Your instructions
The answer must be every line below that contains the string "ideas".

Dataset items
****************

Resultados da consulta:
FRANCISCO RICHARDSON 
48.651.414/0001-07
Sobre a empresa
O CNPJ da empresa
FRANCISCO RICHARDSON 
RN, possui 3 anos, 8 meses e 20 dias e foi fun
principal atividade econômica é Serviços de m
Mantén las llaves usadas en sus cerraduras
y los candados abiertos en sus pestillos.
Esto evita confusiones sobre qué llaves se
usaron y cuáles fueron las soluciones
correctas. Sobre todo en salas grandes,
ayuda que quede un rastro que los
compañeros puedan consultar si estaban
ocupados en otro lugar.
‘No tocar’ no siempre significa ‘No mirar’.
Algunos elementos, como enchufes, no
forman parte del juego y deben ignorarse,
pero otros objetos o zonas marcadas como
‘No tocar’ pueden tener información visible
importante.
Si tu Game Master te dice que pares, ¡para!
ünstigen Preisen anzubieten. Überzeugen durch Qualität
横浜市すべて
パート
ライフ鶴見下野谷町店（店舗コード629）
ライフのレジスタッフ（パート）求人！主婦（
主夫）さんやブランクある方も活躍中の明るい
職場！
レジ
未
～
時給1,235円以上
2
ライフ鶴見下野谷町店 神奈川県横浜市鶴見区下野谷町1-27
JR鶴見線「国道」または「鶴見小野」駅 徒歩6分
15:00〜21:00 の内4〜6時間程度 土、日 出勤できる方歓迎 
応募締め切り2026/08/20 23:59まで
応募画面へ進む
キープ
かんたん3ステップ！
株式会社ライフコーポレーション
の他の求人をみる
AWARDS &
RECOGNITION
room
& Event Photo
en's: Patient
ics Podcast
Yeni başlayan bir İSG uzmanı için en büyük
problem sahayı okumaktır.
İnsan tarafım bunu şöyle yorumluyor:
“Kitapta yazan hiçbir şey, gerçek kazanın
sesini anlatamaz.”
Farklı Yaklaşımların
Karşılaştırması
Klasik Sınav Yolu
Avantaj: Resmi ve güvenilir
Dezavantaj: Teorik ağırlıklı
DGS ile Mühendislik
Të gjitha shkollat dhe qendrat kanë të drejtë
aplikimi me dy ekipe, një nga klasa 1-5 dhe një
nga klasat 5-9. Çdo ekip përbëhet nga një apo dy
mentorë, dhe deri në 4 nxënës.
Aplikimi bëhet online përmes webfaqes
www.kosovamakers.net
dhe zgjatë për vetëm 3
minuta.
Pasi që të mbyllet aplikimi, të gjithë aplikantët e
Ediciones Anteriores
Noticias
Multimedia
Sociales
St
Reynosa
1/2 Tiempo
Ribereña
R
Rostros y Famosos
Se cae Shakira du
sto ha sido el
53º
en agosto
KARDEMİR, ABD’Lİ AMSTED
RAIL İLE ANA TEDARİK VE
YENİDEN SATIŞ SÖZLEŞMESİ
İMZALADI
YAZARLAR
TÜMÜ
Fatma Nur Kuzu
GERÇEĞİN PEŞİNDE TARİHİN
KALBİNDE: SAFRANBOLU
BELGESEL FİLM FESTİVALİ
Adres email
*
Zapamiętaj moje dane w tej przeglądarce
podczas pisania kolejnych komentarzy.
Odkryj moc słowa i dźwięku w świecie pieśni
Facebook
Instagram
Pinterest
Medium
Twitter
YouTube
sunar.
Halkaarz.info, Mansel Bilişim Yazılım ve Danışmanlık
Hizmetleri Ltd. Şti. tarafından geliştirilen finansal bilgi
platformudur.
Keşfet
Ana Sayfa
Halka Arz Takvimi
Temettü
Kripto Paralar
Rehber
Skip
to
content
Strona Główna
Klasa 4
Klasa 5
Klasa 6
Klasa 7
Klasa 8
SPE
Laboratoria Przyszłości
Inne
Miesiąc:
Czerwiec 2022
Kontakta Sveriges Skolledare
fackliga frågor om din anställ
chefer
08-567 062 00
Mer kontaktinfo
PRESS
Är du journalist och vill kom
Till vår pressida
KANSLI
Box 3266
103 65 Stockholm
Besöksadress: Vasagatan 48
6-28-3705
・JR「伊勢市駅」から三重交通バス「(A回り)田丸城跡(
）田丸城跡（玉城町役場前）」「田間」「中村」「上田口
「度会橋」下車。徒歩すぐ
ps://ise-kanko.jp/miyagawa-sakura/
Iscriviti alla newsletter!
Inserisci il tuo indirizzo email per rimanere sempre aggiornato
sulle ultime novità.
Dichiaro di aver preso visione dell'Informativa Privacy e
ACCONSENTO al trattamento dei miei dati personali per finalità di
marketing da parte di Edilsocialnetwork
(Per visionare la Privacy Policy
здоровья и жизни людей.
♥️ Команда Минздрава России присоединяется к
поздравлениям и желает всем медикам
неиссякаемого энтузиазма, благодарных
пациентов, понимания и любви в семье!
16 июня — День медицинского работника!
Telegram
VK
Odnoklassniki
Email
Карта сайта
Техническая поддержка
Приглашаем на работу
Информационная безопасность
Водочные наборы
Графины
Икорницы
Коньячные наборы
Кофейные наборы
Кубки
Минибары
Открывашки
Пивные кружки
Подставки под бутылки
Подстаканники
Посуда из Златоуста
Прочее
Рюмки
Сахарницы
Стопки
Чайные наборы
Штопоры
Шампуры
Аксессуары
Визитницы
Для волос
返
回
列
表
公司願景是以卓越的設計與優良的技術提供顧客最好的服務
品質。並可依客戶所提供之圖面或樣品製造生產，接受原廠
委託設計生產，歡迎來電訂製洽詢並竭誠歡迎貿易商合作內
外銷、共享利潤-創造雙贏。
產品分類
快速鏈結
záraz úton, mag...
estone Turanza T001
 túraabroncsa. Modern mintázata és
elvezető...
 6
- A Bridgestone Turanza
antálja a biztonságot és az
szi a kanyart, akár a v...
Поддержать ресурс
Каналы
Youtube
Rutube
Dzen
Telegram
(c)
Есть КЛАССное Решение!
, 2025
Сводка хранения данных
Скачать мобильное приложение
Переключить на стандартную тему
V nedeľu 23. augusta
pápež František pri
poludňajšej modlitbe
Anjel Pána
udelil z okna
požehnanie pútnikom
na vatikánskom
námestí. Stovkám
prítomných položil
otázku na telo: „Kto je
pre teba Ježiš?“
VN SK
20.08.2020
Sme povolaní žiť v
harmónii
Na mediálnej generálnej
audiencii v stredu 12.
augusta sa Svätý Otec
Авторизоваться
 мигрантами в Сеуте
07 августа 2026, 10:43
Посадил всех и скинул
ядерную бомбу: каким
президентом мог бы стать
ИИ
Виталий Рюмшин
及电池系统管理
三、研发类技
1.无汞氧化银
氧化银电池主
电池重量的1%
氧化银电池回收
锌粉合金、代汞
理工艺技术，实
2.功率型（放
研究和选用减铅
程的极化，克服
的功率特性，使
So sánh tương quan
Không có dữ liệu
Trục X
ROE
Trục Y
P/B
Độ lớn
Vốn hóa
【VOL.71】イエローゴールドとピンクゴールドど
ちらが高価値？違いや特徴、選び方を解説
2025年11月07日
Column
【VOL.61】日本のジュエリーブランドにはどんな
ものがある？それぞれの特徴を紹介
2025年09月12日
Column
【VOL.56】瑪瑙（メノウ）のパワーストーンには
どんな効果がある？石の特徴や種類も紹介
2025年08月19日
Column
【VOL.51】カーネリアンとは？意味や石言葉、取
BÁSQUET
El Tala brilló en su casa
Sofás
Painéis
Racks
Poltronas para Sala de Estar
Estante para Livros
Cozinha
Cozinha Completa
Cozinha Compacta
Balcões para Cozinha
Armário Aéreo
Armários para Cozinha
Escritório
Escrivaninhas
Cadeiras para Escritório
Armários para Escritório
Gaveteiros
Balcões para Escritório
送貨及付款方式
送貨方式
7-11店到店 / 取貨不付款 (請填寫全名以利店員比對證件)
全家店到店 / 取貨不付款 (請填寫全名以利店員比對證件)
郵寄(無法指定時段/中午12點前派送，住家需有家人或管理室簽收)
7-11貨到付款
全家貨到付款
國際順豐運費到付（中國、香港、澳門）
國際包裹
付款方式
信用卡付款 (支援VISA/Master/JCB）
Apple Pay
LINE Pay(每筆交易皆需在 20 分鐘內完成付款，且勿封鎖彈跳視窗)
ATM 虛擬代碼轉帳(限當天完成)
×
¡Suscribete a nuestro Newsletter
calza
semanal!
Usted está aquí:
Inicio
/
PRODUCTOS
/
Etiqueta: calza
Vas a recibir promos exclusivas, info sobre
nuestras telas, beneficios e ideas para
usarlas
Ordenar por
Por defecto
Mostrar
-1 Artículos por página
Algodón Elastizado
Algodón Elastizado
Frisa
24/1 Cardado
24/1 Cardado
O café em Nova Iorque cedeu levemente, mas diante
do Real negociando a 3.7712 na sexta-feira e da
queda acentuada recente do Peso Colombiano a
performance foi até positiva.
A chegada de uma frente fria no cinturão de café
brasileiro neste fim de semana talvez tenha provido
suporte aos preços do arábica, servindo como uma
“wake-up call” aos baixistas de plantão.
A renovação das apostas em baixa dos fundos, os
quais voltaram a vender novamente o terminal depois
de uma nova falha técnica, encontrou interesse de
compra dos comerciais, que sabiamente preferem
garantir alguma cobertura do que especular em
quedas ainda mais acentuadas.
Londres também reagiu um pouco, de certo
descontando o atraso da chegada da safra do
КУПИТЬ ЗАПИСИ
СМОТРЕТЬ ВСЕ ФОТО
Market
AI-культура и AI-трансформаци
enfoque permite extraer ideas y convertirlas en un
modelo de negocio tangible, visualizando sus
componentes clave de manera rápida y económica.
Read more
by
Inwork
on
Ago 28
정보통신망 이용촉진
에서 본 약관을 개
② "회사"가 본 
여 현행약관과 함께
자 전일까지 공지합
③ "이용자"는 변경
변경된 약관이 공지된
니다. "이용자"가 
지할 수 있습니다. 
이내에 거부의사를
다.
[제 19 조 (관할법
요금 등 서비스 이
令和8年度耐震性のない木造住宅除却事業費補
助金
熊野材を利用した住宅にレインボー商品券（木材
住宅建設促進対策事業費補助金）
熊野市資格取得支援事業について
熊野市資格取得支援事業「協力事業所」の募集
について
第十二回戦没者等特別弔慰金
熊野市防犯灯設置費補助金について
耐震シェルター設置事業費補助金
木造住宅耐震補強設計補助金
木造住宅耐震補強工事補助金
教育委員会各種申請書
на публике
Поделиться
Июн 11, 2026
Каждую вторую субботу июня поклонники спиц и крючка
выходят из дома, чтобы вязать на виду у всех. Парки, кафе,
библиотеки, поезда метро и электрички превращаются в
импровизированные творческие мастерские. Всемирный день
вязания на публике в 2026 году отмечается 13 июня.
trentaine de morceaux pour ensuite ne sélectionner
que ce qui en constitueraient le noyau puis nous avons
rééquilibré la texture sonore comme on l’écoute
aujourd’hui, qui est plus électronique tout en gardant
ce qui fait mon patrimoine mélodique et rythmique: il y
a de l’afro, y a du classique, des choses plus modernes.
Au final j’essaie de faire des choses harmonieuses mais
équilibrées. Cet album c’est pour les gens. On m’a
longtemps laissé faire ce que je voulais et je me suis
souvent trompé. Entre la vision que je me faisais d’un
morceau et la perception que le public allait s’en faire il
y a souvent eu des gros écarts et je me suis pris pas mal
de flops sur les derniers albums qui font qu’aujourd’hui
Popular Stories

****************

Answer section
nuestras telas, beneficios e ideas para
enfoque permite extraer ideas y convertirlas en un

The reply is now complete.